Задание 1 >>
Напечатайте без изменений часть текста документа: всё от слов «Бог ты мой!» до слов «естественные (!) успехи.».

Текст документа >>
■ ■ ■ ■ ■ ■ ■

И у меня вдруг случилось четырнадцать неожиданных свиданий с ней за один день. И каких! В большинстве случаев на каждом из них узнавал что-то… новое о человеке, о котором, думал я, знал все.
Вот, к примеру, написал о том, как наблюдал много раз случаи, можно сказать, патологической неспособности автора радоваться собственным достижениям. А прочитал эти письма – и развел руками…
«Ваш отъезд, – писала она сестре, – встряска, которую я, конечно, еще не пережила и переживу ли… Хожу и разговариваю с тобой, ищу тебя, в общем тоскую. …На меня возник клёв в журналах и издательствах, который я рассматриваю как моральную компенсацию за ваш отъезд. Как говорится, нет худа без добра. Повестушку про тетю Таню – помните? – взял «Новый мир». А некое изд-во, обожравшись Стаутом и Чейзом, взяло у меня все, что было, что есть и что будет. Это ничего не значит. Журнал может полюбить другого, а изд-во может лопнуть, но в момент, когда я, Люка, ищу тебя по квартире, такой интерес мой организм поддержал. Хотя я и так бабахнулась в криз, а, не будь ласки по авторскому подлежащему, могла бы бабахнуться глыбже».
«…я веду сейчас абсолютно ненормальную для возраста и необычайно сладкую для души жизнь: графоманничаю с утра до вечера. Мне – как бы ни было тяжело, а у меня просто болит рука рабочая – это состояние нравится, я впадаю в абсолютно радостное одиночество и не тягощусь им. Началось все с того, что в литературе оказалась нужна – тьфу! тьфу! тьфу! – а главное, начиная с повести о тете Тане, я как-то легко перешла в какое-то другое состояние – я знаю, я умею, я не боюсь.
Надо сказать, что подвигу (в смысле продвижению) я обязана и собственным детям. Я, Люка, сделала печальное, но и радостное открытие сразу. Радостное потому, что лучше знать, чем не знать. Мама моим детям нужна победительная, чтоб можно было стоять на крыльце Дома кино и гордо кричать: «Моя мама сценарист».
Я писала Сашке своему всякие письма, длинные, короткие, истерические, жалобные и очень его раздражала (так мне кажется). Потом стала писать коротенькие писульки и обидела мальчика. Когда же я написала, что у меня все хорошо, что я на плаву, что у меня болит пальчик, но это не считово, выяснилось: это самое то! Мама – молодец. Вот так все и сошлось одно к одному: состояние души, маленькая пруха и желание детей видеть маму, у которой все о`кей. Нате вам, паразиты, сказала я. Такая и буду.
…На дачу в этом году не еду – буду работать. Только бы не подвела физика и химия организма. Так как писать мне надлежит про любовь, я сочиню такую, что всем и не снилось. Я теперь знаю, как…».
Оказывается, и такой была моя Галя! Но раскрывалась такой она не мне, а родной крови – сестре.
Бог ты мой! Как я мог забыть, что одним из самых первых вожделений юной Галины Руденко было желание стать артисткой! Она признавалась, что ей нравилось быть учительницей, потому что школьный класс ей казался подобием театрального зала, перед которым она являла… школьные литературные образы. Да и в обычной жизни она всегда преображалась, рассказывая – изображая! – какие-нибудь даже самые заурядные случаи повседневности. Короче, как нам разъясняли похожую ситуацию братья Меладзе в популярной песне, «она была актрисою, и даже за кулисами играла роль, а зрителем был я». Играла роль человека, привычно и спокойно воспринимающего свои столь естественные (!) успехи.

■ ■ ■ ■ ■ ■ ■

Входные данные >>
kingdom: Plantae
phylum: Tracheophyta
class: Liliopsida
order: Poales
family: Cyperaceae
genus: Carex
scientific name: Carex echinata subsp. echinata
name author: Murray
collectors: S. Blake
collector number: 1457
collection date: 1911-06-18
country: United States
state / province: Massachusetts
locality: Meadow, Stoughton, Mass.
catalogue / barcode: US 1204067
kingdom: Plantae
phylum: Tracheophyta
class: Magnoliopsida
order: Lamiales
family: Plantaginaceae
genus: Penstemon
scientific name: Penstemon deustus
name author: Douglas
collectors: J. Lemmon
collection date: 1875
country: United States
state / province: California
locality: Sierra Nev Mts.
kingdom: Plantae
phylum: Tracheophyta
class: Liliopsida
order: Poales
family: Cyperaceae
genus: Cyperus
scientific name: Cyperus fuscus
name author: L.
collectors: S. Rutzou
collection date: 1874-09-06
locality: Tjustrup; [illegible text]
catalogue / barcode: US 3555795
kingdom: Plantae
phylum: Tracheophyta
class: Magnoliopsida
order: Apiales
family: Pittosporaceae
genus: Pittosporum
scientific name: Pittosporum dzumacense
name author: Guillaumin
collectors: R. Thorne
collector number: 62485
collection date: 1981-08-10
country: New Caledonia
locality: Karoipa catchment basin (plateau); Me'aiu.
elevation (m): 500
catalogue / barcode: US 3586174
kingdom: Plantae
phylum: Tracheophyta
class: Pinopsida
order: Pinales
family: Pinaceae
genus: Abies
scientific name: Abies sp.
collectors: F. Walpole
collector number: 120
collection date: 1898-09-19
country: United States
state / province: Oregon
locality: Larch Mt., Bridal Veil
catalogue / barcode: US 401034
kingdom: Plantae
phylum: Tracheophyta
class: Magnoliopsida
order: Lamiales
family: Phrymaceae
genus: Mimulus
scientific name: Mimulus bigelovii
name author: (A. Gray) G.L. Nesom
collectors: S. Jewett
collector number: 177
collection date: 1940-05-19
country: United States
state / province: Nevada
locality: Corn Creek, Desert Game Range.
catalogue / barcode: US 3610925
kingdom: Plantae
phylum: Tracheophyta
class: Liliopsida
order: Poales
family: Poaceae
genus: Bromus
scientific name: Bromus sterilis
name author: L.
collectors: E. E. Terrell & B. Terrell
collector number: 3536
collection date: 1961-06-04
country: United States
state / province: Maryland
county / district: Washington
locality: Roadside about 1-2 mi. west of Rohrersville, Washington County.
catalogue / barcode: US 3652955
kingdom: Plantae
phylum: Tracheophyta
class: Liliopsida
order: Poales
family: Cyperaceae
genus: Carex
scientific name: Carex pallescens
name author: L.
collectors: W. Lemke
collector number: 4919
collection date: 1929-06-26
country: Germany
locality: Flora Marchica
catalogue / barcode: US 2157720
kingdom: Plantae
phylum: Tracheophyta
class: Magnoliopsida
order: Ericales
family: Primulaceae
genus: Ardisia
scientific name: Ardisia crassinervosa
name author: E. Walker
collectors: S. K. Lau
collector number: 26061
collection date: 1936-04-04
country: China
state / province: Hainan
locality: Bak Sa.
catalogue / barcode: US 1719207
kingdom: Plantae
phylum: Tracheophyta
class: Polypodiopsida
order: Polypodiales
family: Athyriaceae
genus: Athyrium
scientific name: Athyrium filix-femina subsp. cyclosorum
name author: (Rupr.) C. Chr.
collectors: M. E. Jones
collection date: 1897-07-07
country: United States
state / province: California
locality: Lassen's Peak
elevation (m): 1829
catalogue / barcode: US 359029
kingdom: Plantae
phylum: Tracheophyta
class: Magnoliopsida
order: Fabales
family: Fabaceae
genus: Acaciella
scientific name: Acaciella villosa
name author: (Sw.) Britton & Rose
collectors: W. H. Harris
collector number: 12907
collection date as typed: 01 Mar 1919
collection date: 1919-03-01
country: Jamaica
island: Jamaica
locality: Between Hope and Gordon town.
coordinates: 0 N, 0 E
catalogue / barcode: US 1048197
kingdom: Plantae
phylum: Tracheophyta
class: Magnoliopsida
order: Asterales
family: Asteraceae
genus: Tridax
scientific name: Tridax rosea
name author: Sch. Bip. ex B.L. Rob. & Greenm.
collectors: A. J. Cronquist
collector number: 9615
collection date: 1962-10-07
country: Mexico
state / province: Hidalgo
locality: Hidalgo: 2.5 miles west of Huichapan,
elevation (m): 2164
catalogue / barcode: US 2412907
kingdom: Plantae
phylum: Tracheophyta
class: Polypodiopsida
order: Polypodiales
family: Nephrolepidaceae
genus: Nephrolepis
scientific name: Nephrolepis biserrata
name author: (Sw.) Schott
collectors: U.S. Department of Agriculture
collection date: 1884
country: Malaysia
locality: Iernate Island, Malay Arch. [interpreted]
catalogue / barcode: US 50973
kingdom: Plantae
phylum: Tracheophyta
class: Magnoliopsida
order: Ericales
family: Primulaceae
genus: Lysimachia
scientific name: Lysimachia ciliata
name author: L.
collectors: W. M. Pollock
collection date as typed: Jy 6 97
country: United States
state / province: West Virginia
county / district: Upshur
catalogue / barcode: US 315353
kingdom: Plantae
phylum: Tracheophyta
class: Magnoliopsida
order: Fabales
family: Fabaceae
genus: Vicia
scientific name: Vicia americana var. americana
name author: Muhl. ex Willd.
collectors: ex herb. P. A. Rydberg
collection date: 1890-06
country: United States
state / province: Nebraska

■ ■ ■ ■ ■ ■ ■

Задание 2 >>
Выведите без изменений только часть записей: всё от их начала до строки с «collectors: J. Lemmon» включительно.

Полное решение 1 >>
Бог ты мой! Как я мог забыть, что одним из самых первых вожделений юной Галины Руденко было желание стать артисткой! Она признавалась, что ей нравилось быть учительницей, потому что школьный класс ей казался подобием театрального зала, перед которым она являла… школьные литературные образы. Да и в обычной жизни она всегда преображалась, рассказывая – изображая! – какие-нибудь даже самые заурядные случаи повседневности. Короче, как нам разъясняли похожую ситуацию братья Меладзе в популярной песне, «она была актрисою, и даже за кулисами играла роль, а зрителем был я». Играла роль человека, привычно и спокойно воспринимающего свои столь естественные (!) успехи.

Полное решение 2 >>
kingdom: Plantae
phylum: Tracheophyta
class: Liliopsida
order: Poales
family: Cyperaceae
genus: Carex
scientific name: Carex echinata subsp. echinata
name author: Murray
collectors: S. Blake
collector number: 1457
collection date: 1911-06-18
country: United States
state / province: Massachusetts
locality: Meadow, Stoughton, Mass.
catalogue / barcode: US 1204067
kingdom: Plantae
phylum: Tracheophyta
class: Magnoliopsida
order: Lamiales
family: Plantaginaceae
genus: Penstemon
scientific name: Penstemon deustus
name author: Douglas
collectors: J. Lemmon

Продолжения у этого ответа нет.